Parboiled rice murukku or puzhungal arisi murukku is a traditional murukku prepared in our home. For making this murukku we have to soak the boiled rice and then grind to a thick batter. Then we have to make the murukku. This murukku is crispy and tasty and making this murukku is little time consuming. But it is worth making this murukku.
|Parboiled rice or pulungal arisi||–||2 cups|
|Roasted gram / pottukadalai||1 cup|
|Ured dal||2 tbsps|
|Salt||1 tsp. or as needed|
|Oil||For deep frying the murukkus|
- Soak parboiled rice, red chillies and ured dhal together for 2 hours. Do not soak more than 2 hours.
- Grind the soaked rice and ured dhal along with red chillies to a thick and smooth batter. Do not add more water. Add very little water. This will take about 45 minutes. At the end add salt and mix well.

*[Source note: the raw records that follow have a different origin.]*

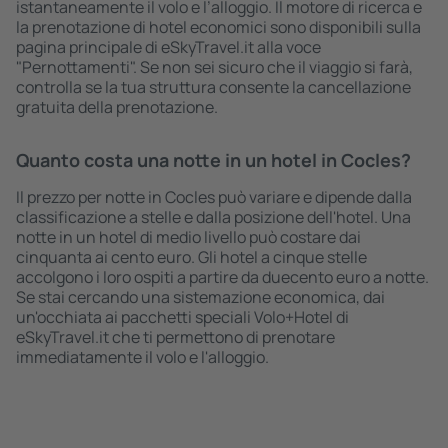
istantaneamente il volo e l’alloggio. Il motore di ricerca e
la prenotazione di hotel economici sono disponibili sulla
pagina principale di eSkyTravel.it alla voce
"Pernottamenti". Se non sei sicuro che il viaggio si farà,
controlla se la tua struttura consente la cancellazione
gratuita della prenotazione.
Quanto costa una notte in un hotel in Cocles?
Il prezzo per notte in Cocles può variare e dipende dalla
classificazione a stelle e dalla posizione dell'hotel. Una
notte in un hotel di medio livello può costare dai
cinquanta ai cento euro. Gli hotel a cinque stelle
accolgono i loro ospiti a partire da duecento euro a notte.
Se stai cercando una sistemazione economica, dai
un'occhiata ai pacchetti speciali Volo+Hotel di
eSkyTravel.it che ti permettono di prenotare
immediatamente il volo e l'alloggio.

- In the meantime, dry roast the roasted gram in a pan and grind to a fine powder and keep aside.
- Now take the ground batter in a vessel and add the powdered flour and ghee and mix well so that it is like the murukku dough.
- Heat oil for deep frying the murukku.
- Now take the murukku press and press small small murukkus and fry them on both sides. Ensure that the oil is hot nough before frying by putting a very small piece of batter in oil. If it comes up immediately, the oil is hot enough.
- Remove the murukku and keep in a perforated vessel.
- Now you can store them in an airtight container when the murrukus becomes cold.
- Make this murukku immediately after grinding. Otherwise the murukku will consume more oil.
- Do not soak the rice more than 2 hours.
- If you want, you can add cumin seeds while making murukku.
- If the dough is too dry sprinkle little water.
- If the batter is watery add little rice flour and mix well.